La première période de l’administration actuelle (2002-2006) a coïncidé avec l’approfondissement du cycle ascendant de l’économie internationale.  Pendant cette période il y a eu plusieurs aspects qui ont favorisé la croissance de l’économie, à savoir : entre autres, la relance de la demande sur les marchés internationaux, l’augmentation des prix des produits exportés (notamment le pétrole), l’augmentation de l’offre monétaire et la diminution des taux d’intérêt.

Cependant, cette croissance ne s’est pas traduite par une amélioration du niveau de vie des secteurs les plus pauvres de la société. Selon les experts, l'économie colombienne de nature spéculative en est la principale raison. En effet, le Gouvernement a donné la priorité à l’achat de Titres de la dette publique émis par la Trésorerie de la nation (TES selon son sigle en espagnol) au secteur financier. La conséquence en est que, d’une part, de nombreux organismes d’État négligent les « fonctions de leur mission car les ressources sont destinées à l’achat de TES »[15] et d’autre part, le secteur financier, qui prête de l’argent à l’État colombien, a obtenu des bénéfices importants ce  qui implique une diminution du crédit destiné aux entreprises et aux familles.

La croissance économique de la période 2006-2010 a eu un motif additionnel : l’augmentation des dépenses publiques pour financer la guerre. Cela veut dire l’application du Keynesianisme militaire où l’État augmente ses dépenses de défense pour favoriser la croissance. Les conséquences de cette démarche sont positives vis-à-vis de la macroéconomie mais il n’y a ni création d’emploi, ni réduction du fossé de la pauvreté.

De plus, le Gouvernement a confronté  l’absence de création d’emploi en changeant les régulations légales de l’embauche. Pour le pouvoir exécutif, le chômage structurel ne s’explique ni par la désindustrialisation ni par les cycles de l’économie internationale à eux seuls, mais du fait qu’en Colombie les lois du travail octroient des garanties excessives aux travailleurs décourageant les entreprises de créer de nouveaux postes de travail avec des pleines  garanties. Dans ce contexte, le Gouvernement a entrepris un programme de réforme du travail ayant rallongé la journée de travail diurne, réduit le supplément de congé et limité les indemnités par licenciement sans motif valable. Cependant, malgré ces mesures, le taux de chômage a augmenté en Colombie : en 2008 il était de 11,3 %, en 2009 de 12 % et en janvier 2010 il a augmenté à 14,6 %[16].

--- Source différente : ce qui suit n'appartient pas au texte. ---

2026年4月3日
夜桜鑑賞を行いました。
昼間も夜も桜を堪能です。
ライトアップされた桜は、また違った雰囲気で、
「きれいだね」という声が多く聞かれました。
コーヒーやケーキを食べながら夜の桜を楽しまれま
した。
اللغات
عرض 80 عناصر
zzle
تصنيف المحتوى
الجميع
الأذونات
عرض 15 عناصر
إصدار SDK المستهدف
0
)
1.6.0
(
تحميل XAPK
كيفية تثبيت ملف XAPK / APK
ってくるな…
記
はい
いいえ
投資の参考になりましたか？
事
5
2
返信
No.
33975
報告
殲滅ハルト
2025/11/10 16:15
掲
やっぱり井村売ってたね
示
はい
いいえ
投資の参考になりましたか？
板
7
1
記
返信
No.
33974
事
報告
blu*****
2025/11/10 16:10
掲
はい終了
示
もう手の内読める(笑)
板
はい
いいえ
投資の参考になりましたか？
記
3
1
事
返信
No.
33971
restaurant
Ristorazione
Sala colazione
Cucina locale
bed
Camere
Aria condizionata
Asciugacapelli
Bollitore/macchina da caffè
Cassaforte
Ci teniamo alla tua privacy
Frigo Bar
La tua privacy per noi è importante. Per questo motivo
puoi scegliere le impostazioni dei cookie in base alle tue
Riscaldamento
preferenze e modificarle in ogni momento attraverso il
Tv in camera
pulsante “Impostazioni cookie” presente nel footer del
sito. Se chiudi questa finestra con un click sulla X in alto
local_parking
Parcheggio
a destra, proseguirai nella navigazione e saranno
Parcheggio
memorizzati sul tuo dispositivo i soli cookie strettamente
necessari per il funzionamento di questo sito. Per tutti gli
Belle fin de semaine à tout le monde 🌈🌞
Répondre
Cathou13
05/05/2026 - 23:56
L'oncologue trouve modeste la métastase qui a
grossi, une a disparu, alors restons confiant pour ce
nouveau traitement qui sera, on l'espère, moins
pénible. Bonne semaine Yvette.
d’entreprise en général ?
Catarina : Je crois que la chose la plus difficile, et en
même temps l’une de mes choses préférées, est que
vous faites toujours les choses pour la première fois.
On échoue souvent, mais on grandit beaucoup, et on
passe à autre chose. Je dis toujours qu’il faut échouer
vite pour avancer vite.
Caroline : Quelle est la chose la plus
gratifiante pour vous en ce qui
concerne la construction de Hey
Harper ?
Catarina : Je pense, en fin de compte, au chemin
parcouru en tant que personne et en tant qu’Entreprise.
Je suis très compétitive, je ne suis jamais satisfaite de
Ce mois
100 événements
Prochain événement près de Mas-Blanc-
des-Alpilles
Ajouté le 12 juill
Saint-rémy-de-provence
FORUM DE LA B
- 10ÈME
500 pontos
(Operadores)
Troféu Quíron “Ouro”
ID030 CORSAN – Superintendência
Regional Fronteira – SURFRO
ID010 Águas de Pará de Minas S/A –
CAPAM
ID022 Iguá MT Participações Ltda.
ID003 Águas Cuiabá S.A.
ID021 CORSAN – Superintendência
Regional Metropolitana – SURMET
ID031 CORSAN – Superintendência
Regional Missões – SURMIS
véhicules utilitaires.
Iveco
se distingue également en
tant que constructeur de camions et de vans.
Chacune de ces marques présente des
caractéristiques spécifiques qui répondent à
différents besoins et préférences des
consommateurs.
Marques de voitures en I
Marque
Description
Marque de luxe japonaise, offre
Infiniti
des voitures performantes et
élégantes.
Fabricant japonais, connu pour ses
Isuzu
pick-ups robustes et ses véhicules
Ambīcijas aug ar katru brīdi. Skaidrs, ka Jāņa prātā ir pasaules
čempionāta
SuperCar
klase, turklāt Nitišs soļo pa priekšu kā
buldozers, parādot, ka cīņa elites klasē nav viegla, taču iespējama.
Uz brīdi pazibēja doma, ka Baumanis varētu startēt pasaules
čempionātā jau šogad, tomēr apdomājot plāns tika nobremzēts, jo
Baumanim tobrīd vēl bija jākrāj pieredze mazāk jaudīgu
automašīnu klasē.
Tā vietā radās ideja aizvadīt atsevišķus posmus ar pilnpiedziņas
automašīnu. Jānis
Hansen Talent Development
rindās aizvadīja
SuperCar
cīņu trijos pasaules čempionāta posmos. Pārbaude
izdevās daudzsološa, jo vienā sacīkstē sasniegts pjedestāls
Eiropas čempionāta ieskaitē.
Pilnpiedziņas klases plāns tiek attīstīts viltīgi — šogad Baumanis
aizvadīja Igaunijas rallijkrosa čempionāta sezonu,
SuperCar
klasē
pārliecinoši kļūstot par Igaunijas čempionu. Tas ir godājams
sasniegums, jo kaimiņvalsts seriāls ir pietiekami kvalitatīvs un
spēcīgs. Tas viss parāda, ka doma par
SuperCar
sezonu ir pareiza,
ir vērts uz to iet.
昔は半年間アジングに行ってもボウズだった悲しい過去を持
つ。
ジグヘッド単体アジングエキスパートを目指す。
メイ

Le rôle de l’aide internationale

En Colombie, la coopération internationale est basée sur la Déclaration de Paris. Cet accord vise, entre autres choses, à canaliser la plupart des aides pour le développement et la démocratie à travers les États nationaux et à standardiser les procédures sur la gestion des ressources[17]. Ainsi, l’Agence Présidentielle pour l’Action sociale et la coopération internationale (Action Sociale) reçoit une grande partie des ressources provenant des pays coopérants et les investit en phase avec la politique gouvernementale (Stratégie de renforcement de la démocratie et du développement économique, 2007-2013).

Le cas le plus frappant est celui du G-24, le groupe des 24 pays ayant des programmes de coopération pour le développement, la démocratie et les droits humains en Colombie.  Cette instance, créée sous l’initiative du Gouvernement national, essaie de centraliser les ressources provenant notamment des États-Unis et d’Europe pour les investir suivant le modèle actuel de développement, même avec les conséquences négatives découlant de son application (tel que mentionné ci-dessus).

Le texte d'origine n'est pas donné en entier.